> Exercise goal:
Check each line of the records for "source"; collect those that have it.

> Provided information:
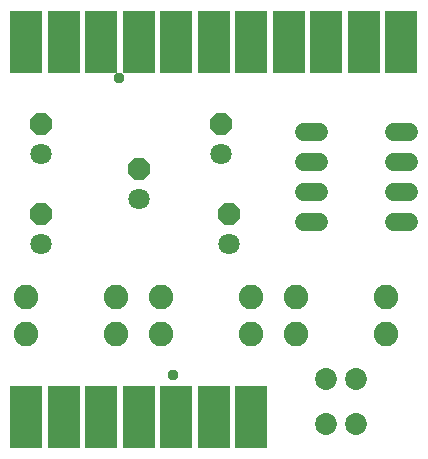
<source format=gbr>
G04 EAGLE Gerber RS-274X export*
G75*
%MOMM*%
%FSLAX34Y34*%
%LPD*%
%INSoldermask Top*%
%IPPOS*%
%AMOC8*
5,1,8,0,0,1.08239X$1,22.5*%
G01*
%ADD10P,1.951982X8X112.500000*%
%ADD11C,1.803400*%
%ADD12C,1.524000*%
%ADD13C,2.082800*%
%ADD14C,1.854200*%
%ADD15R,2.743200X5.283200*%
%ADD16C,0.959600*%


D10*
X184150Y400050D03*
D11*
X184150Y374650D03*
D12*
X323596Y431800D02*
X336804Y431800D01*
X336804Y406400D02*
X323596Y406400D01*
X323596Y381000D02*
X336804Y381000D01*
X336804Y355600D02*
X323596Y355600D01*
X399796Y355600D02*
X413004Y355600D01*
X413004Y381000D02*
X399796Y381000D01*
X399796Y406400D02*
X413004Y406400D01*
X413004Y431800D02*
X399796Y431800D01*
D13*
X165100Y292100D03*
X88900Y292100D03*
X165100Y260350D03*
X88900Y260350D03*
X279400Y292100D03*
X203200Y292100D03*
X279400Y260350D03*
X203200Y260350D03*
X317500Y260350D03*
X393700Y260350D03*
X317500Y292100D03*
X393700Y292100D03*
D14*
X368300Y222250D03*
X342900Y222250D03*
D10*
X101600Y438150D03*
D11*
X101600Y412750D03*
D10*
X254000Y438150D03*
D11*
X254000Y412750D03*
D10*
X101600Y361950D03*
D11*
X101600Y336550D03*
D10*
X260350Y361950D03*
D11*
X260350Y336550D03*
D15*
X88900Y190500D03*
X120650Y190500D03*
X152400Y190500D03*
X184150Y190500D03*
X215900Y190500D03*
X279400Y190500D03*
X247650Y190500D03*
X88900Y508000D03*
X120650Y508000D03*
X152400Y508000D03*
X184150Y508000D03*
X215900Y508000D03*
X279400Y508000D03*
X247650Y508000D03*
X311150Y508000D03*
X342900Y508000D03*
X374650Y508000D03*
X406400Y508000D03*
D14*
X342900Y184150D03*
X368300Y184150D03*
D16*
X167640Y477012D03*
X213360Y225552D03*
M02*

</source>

* * *

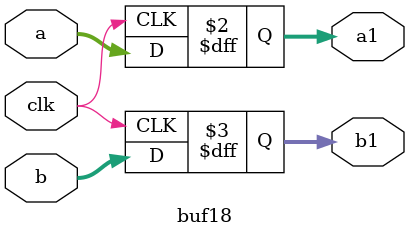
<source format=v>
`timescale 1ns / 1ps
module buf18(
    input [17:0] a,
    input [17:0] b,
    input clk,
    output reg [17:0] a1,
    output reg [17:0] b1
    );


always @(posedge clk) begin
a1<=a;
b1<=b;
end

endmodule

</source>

> Written response:
<source format=gbr>
</source>
<source format=v>
</source>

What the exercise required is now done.